Brief –
Using the listing below, report each line holding the string "сердца".

Data for analysis section start

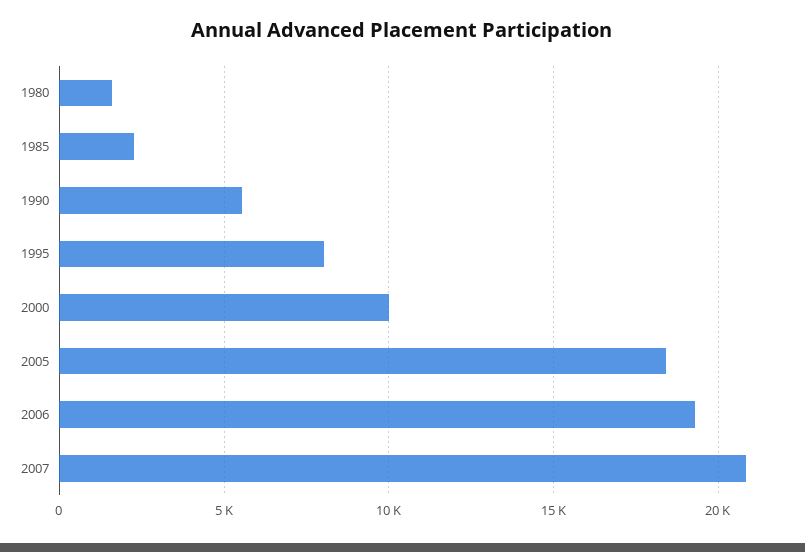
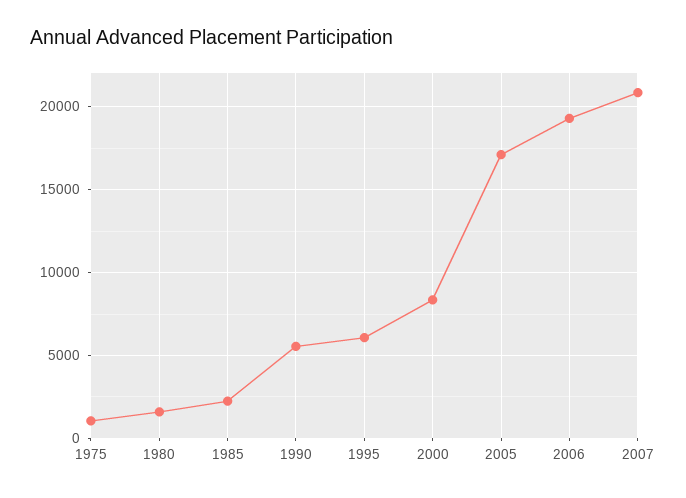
  {
    "1980": 1500,
    "1985": 2500,
    "1990": 5500,
-   "1995": 8000,
+   "1995": 6000,
-   "2000": 10000,
+   "2000": 8500,
-   "2005": 18500,
+   "2005": 17000,
    "2006": 19500,
-   "2007": 21000
+   "2007": 21000,
+   "1975": 1000
  }

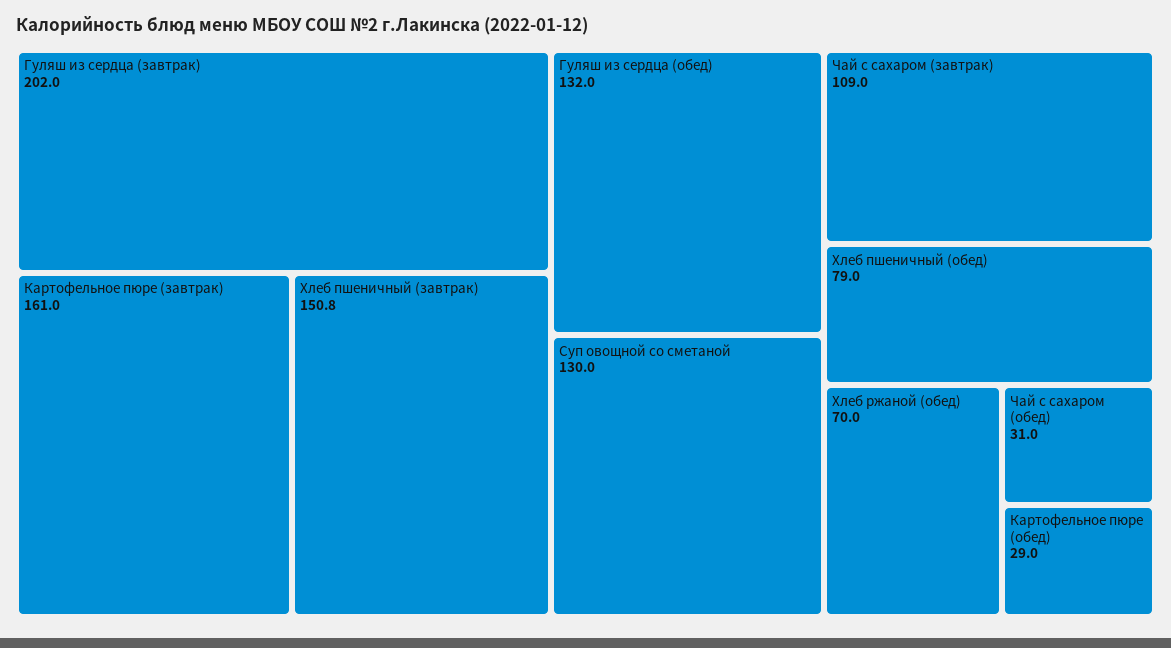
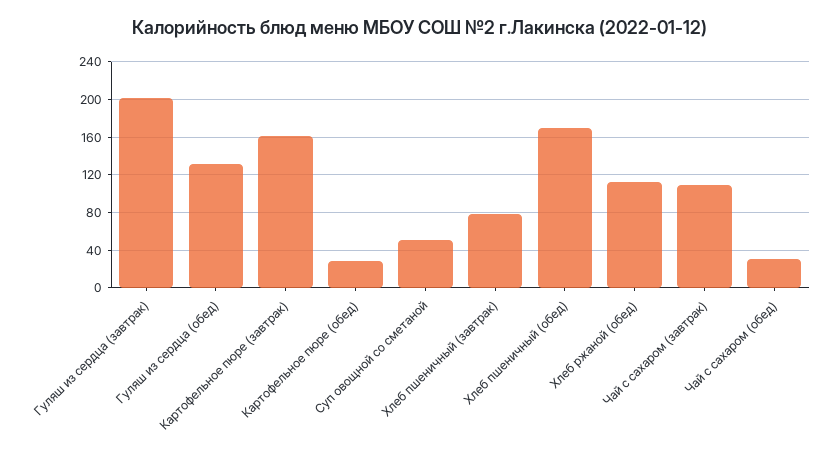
  {
    "Гуляш из сердца (завтрак)": 202,
    "Картофельное пюре (завтрак)": 161,
-   "Хлеб пшеничный (завтрак)": 150.8,
+   "Хлеб пшеничный (завтрак)": 80,
    "Гуляш из сердца (обед)": 132,
-   "Суп овощной со сметаной": 130,
+   "Суп овощной со сметаной": 50,
    "Чай с сахаром (завтрак)": 109,
-   "Хлеб пшеничный (обед)": 79,
+   "Хлеб пшеничный (обед)": 170,
-   "Хлеб ржаной (обед)": 70,
+   "Хлеб ржаной (обед)": 110,
    "Чай с сахаром (обед)": 31,
    "Картофельное пюре (обед)": 29
  }

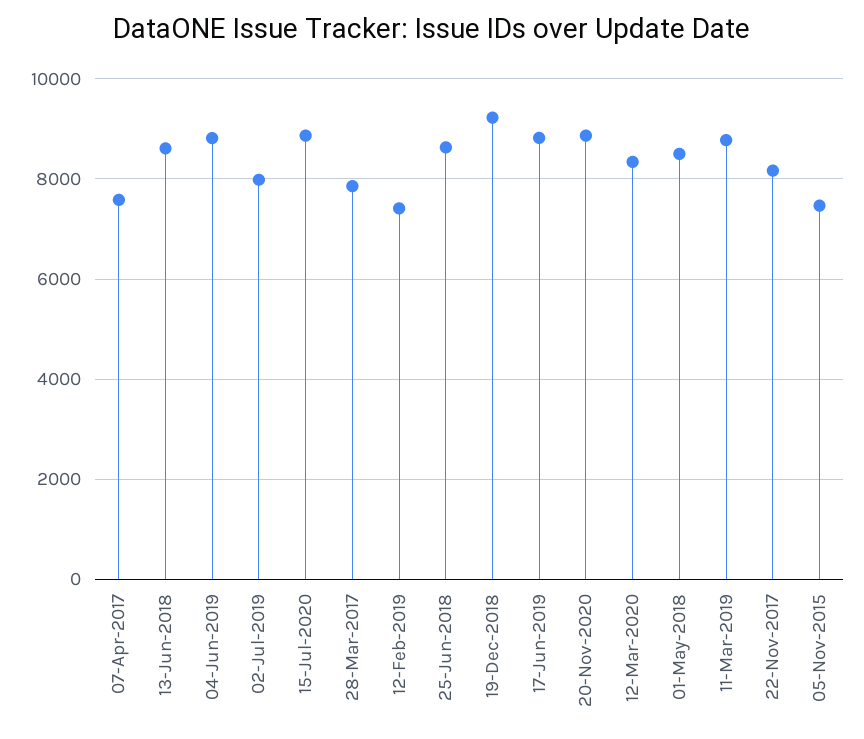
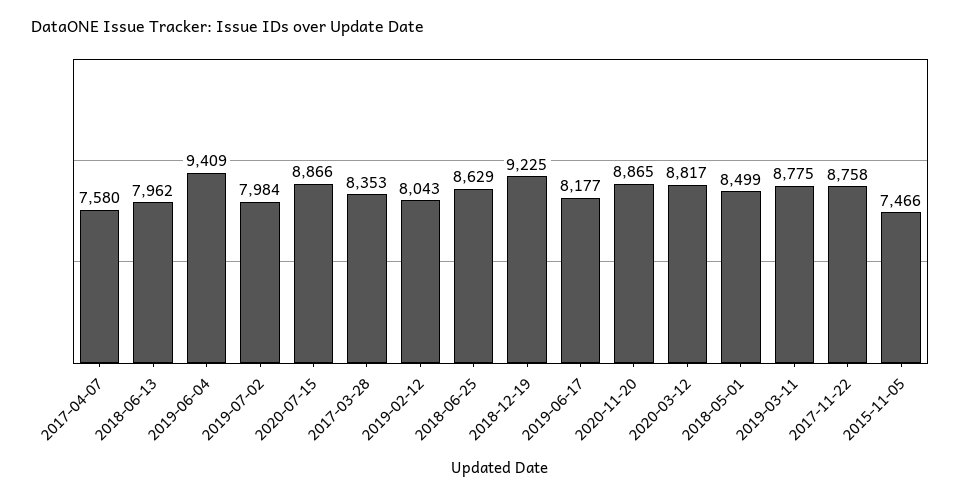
  {
    "07-Apr-2017": 7580,
-   "13-Jun-2018": 8600,
+   "13-Jun-2018": 7962,
-   "04-Jun-2019": 8800,
+   "04-Jun-2019": 9409,
    "02-Jul-2019": 7984,
    "15-Jul-2020": 8866,
-   "28-Mar-2017": 7800,
+   "28-Mar-2017": 8353,
-   "12-Feb-2019": 7400,
+   "12-Feb-2019": 8043,
    "25-Jun-2018": 8629,
    "19-Dec-2018": 9225,
-   "17-Jun-2019": 8800,
+   "17-Jun-2019": 8177,
    "20-Nov-2020": 8865,
-   "12-Mar-2020": 8400,
+   "12-Mar-2020": 8817,
    "01-May-2018": 8499,
    "11-Mar-2019": 8775,
-   "22-Nov-2017": 8200,
+   "22-Nov-2017": 8758,
    "05-Nov-2015": 7466
  }

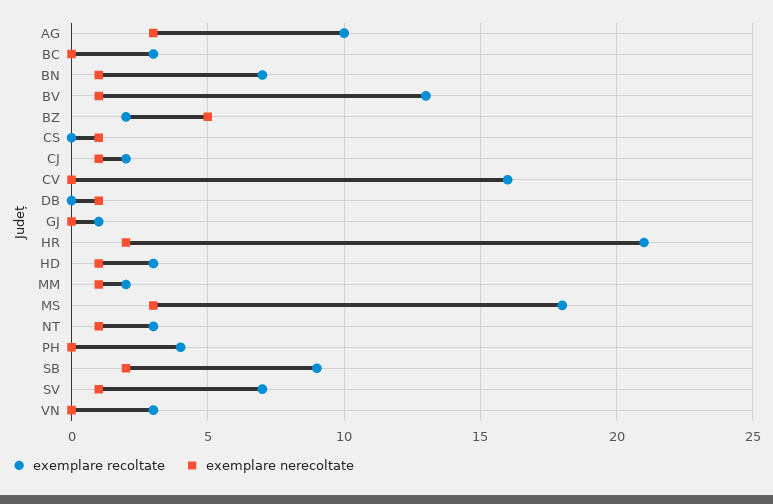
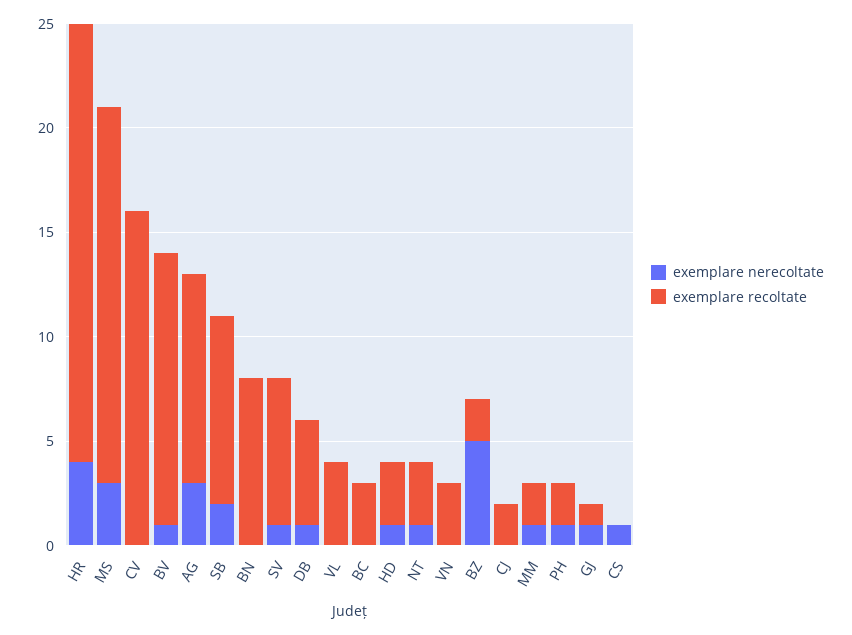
  {
    "exemplare recoltate": {
      "AG": 10,
      "BC": 3,
-     "BN": 7,
+     "BN": 8,
      "BV": 13,
      "BZ": 2,
      "CS": 0,
      "CJ": 2,
      "CV": 16,
-     "DB": 0,
+     "DB": 5,
      "GJ": 1,
      "HR": 21,
      "HD": 3,
      "MM": 2,
      "MS": 18,
      "NT": 3,
-     "PH": 4,
+     "PH": 2,
      "SB": 9,
      "SV": 7,
-     "VN": 3
+     "VN": 3,
+     "VL": 4
    },
    "exemplare nerecoltate": {
      "AG": 3,
      "BC": 0,
-     "BN": 1,
+     "BN": 0,
      "BV": 1,
      "BZ": 5,
      "CS": 1,
-     "CJ": 1,
+     "CJ": 0,
      "CV": 0,
      "DB": 1,
-     "GJ": 0,
+     "GJ": 1,
-     "HR": 2,
+     "HR": 4,
      "HD": 1,
      "MM": 1,
      "MS": 3,
      "NT": 1,
-     "PH": 0,
+     "PH": 1,
      "SB": 2,
      "SV": 1,
-     "VN": 0
+     "VN": 0,
+     "VL": 0
    }
  }

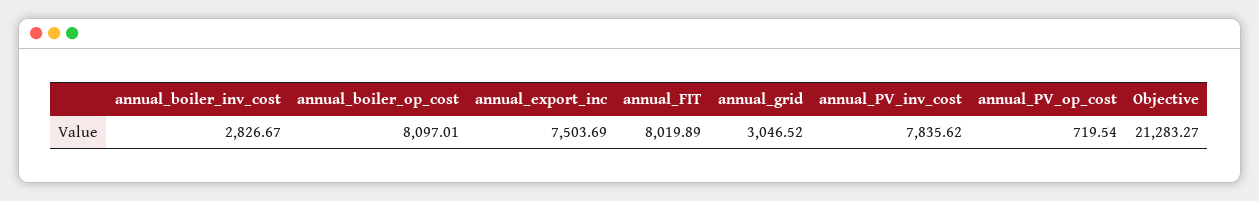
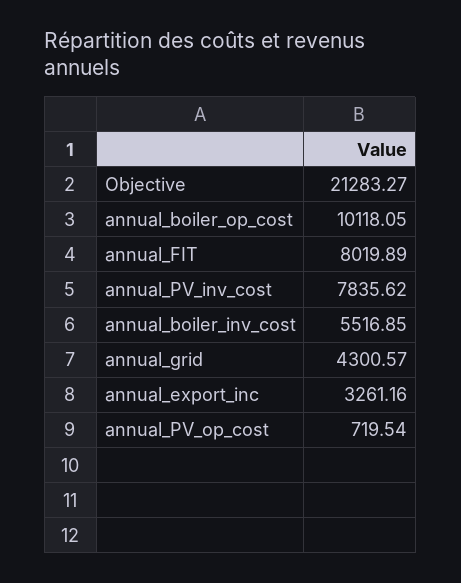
  {
-   "annual_boiler_inv_cost": 2826.67,
+   "annual_boiler_inv_cost": 5516.85,
-   "annual_boiler_op_cost": 8097.01,
+   "annual_boiler_op_cost": 10118.05,
-   "annual_export_inc": 7503.69,
+   "annual_export_inc": 3261.16,
    "annual_FIT": 8019.89,
-   "annual_grid": 3046.52,
+   "annual_grid": 4300.57,
    "annual_PV_inv_cost": 7835.62,
    "annual_PV_op_cost": 719.54,
    "Objective": 21283.27
  }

Data for analysis section end

Answer area –
    "Гуляш из сердца (завтрак)": 202,
    "Гуляш из сердца (обед)": 132,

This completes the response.